▸ DOCUMENT EXCERPT:
In order to understand these books more clearly, the scene must be set for the impending investigation. Although the witch craze was a phenomenon that swept throughout all of Europe, the Western half of the continent proved to be the main theatre of events, probably due to its more populated urban centers. The focus of the study will consequently be of that particular region . The life of a European in the sixteenth and seventeenth century was difficult at best. That time period saw a constant struggle, involving everything from great wars to minor disputes and boycotting, between two religious factions: the Catholics and the Protestants . At a time when the belief in God was constant, the devotion to religion strong and battle worthy, personal beliefs could prove to be dangerously life threatening. Along with these fanatical religious views, the European person also had to survive through food shortages, economic depression, famine, and a plague as destructive as the Black Death that decimated local populations wherever it went . Overall, life proved to be quite difficult for the average European and virtually impossible for the poor.
Now that the backdrop has been established, I will demonstrate how these two books help to understand life of that era. By comparing the arguments made in each book, the approaches and methods used by the historians, and the evidence used by each author, an understanding of the political, religious and social events of the sixteenth and seventeenth centuries can be found.
One the first steps in comparing the arguments presented in each book is to establish their respective main arguments. Focusing first on Klaits Servants of Satan, it was evident that the author s main goal was to explain the witch craze by highlighting and interpreting the political, social and intellectual dimensions of the sixteenth and seventeenth centuries . Secondly, the book by Robert Rapley A Case of Witchcraft, underlined how a specific individual, in this case a Catholic priest named Urbain Grandier, was convicted of witchcraft due to his political, social, and religious views. It should be noted that although these authors approached the issue of witchcraft differently, the main theme of both these books remained similar in the fact that both historians attempted to clarify the outburst of the witch hunts with political, religious, and social explanations.

(Stored entries)
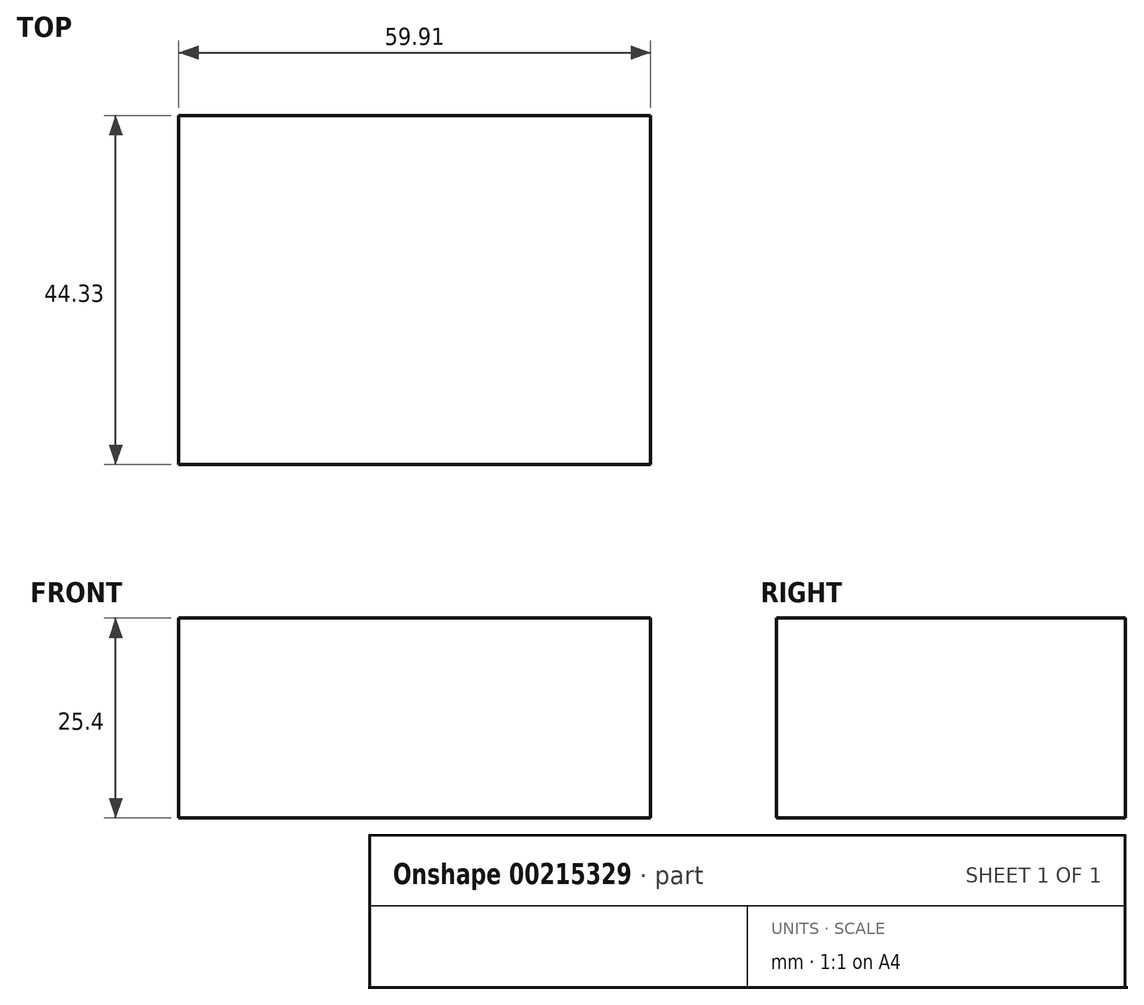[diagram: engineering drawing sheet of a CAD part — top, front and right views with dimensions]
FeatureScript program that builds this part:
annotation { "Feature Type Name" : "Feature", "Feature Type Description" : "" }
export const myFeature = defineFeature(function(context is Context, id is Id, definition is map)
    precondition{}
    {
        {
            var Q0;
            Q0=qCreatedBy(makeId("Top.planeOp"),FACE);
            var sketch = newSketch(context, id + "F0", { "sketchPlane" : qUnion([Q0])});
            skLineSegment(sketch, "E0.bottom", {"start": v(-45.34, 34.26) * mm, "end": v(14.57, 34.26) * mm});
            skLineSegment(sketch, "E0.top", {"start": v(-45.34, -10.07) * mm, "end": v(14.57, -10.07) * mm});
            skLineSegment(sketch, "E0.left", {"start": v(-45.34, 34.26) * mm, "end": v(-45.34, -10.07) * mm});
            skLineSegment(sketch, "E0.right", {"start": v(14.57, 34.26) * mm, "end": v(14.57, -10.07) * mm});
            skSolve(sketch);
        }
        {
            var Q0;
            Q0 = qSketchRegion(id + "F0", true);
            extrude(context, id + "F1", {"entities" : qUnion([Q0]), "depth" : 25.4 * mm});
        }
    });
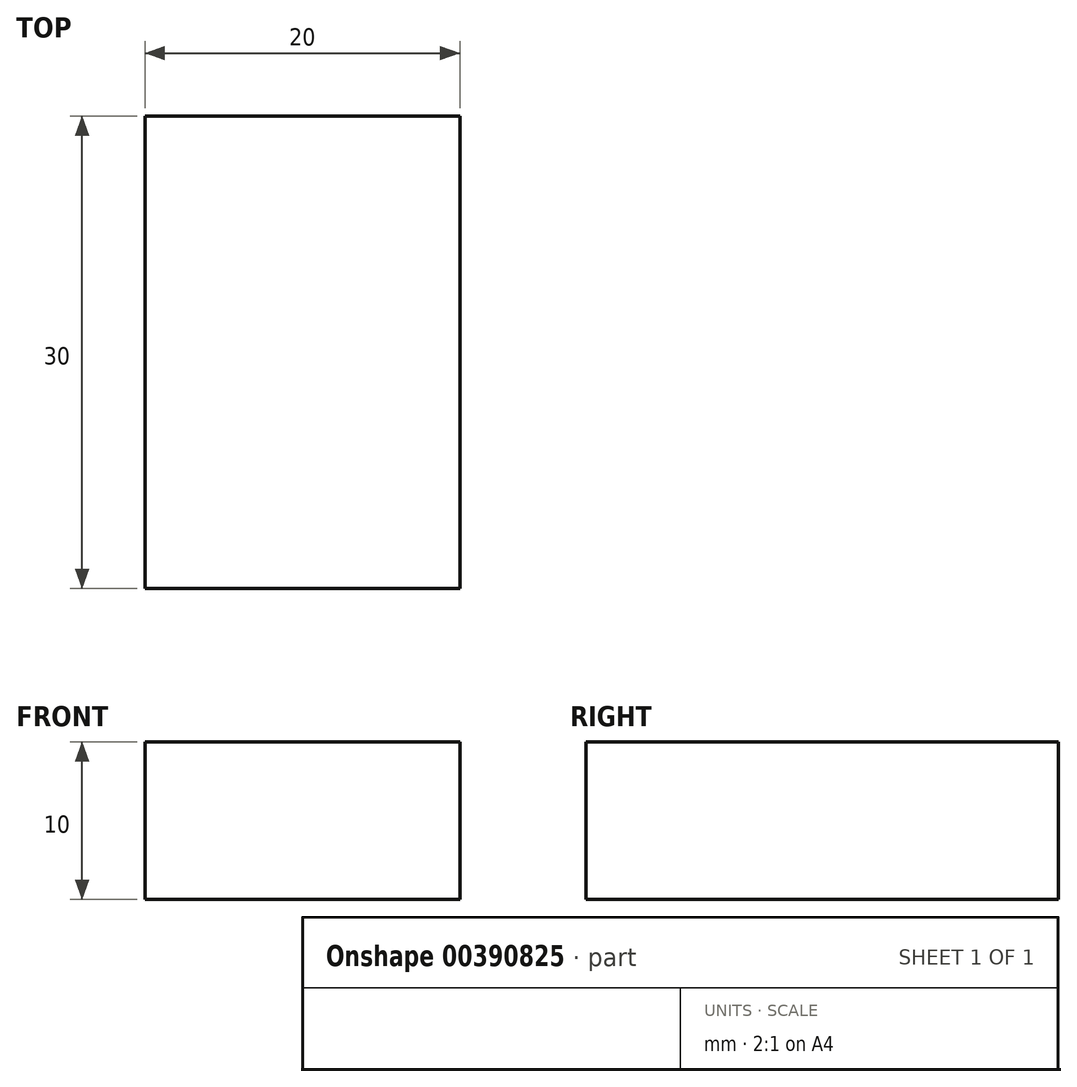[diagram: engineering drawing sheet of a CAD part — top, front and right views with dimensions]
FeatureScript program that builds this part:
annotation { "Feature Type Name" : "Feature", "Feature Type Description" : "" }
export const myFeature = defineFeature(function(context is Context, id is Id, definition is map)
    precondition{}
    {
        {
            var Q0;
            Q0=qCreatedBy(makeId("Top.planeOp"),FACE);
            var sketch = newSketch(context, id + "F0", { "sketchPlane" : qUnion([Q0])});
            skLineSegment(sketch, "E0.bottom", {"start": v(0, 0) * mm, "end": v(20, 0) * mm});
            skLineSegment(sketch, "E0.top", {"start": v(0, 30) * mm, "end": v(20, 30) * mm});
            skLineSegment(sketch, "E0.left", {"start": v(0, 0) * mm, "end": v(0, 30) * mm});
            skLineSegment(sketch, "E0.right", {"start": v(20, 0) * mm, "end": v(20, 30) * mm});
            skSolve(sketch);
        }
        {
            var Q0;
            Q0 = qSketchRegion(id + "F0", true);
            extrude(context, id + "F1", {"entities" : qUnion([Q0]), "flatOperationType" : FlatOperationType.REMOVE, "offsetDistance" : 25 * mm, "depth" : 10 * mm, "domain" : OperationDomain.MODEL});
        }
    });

▸ PROBLEM SET:
a. According to the witch craze essay, why does the study concentrate on Western Europe?
b. Set down the part of the witch craze essay starting at "One the first" and ending at "and social explanations.".
c. Resume the witch craze essay from the point where it stops.

▸ SOLVED PROBLEMS:
a. The western half of the continent was the main theater of the witch craze, probably because of its more populated urban centers. The study therefore focuses on that region.

b.
One the first steps in comparing the arguments presented in each book is to establish their respective main arguments. Focusing first on Klaits Servants of Satan, it was evident that the author s main goal was to explain the witch craze by highlighting and interpreting the political, social and intellectual dimensions of the sixteenth and seventeenth centuries . Secondly, the book by Robert Rapley A Case of Witchcraft, underlined how a specific individual, in this case a Catholic priest named Urbain Grandier, was convicted of witchcraft due to his political, social, and religious views. It should be noted that although these authors approached the issue of witchcraft differently, the main theme of both these books remained similar in the fact that both historians attempted to clarify the outburst of the witch hunts with political, religious, and social explanations.

c.
In The Servants of Satan, Klaits produced many logical arguments related closely to the three key factors: politics, religion and society. Perhaps the strongest arguments made by the author fell under the religious category. To fully understand the scope of these arguments, an appreciation of the importance of religious beliefs of the time must first be conveyed. During the sixteenth and seventeenth centuries, every European was sure of two things: their belief in God, and their belief in Satan. These two strong practices led them to the acceptance of divine intervention and acts of God, and fear demonic possessions crafted by Satan . [L]earned or illiterate, nearly all Europeans before the mid-seventeenth century were convinced of the reality of malevolent demonic spirits who caused all manner of misery. Another important factor to consider was the massive religious reformation that took place in Europe during the sixteenth century. These reformations, orchestrated by both Catholic and Protestant parties, led to many accusations, convictions, tortures, and killings of people labeled to be against the predominant religion or heretics . Taking into consideration these two factors, an excellent backdrop for the outburst of witchcraft accusation was evident. Witches were believed by many to be either possessed by Satan or have some sort of pact with the devil. It is because of this association with the devil, that witches were labeled as being against God or heretics . Therefore, according to Klaits, the preoccupation with the eradication of heretics spawned by the religious reformations was the foundation for the witch-hunt craze .
Did Rapley s book produce the same argument? Similar in content, yes, but not identical. It was because of the author s focus on one specific case of witchcraft that his argument differed from Klaits . Rapley s argument was that a rumored religious belief of Urbain Grandier and his crime against the cloth was directly related to his conviction as a witch. The author explained that the conspirers against Urbain used his rumored affiliation with the protestant Huguenots, and his strictly forbidden affairs with women, to persuade the involvement of the Catholic monarchy against Grandier . This was important because during the seventeenth century the French monarchy was trying to unite a divided France by attempting to eliminate the influence of the Huguenots. The Catholics, on the other hand, were more inclined to emphasize links between witchcraft and heresy, since they regarded Protestants as heretics. One of the methods implemented by the crown was to eliminate the fortifications of towns known to be populated by Huguenots. Rapley therefore argued that because Grandier was head priest in a fortified town known to harbor a Huguenot population, he was labeled as a witch to eliminate his influence in order to implement their plans for a unified France .
How did these arguments produced by Rapley compare to the religious mindset approach employed by Klaits? There was an evident connection between the subject of religion described by Klaits and the political aspects of his main argument. In The Servants of Satan, Klaits explained how religion and politics were closely inter- connected. It was because of this connection that the witch-hunt erupted during the outlined time. The historian argued that the religious based power structure of Europe fueled the outbreak of the witch craze in order both eliminate religious heretics and control the populous .
One way of understanding the witch craze is to see it as a part of the many sided war on popular culture waged by reforming clerical and lay establishments in the sixteenth and seventeenth centuries. The chronology of witch hunting argues for this thesis, because the onset of large-scale witch trails corresponds almost exactly with the uneven spread of reforming impulses across Christendom.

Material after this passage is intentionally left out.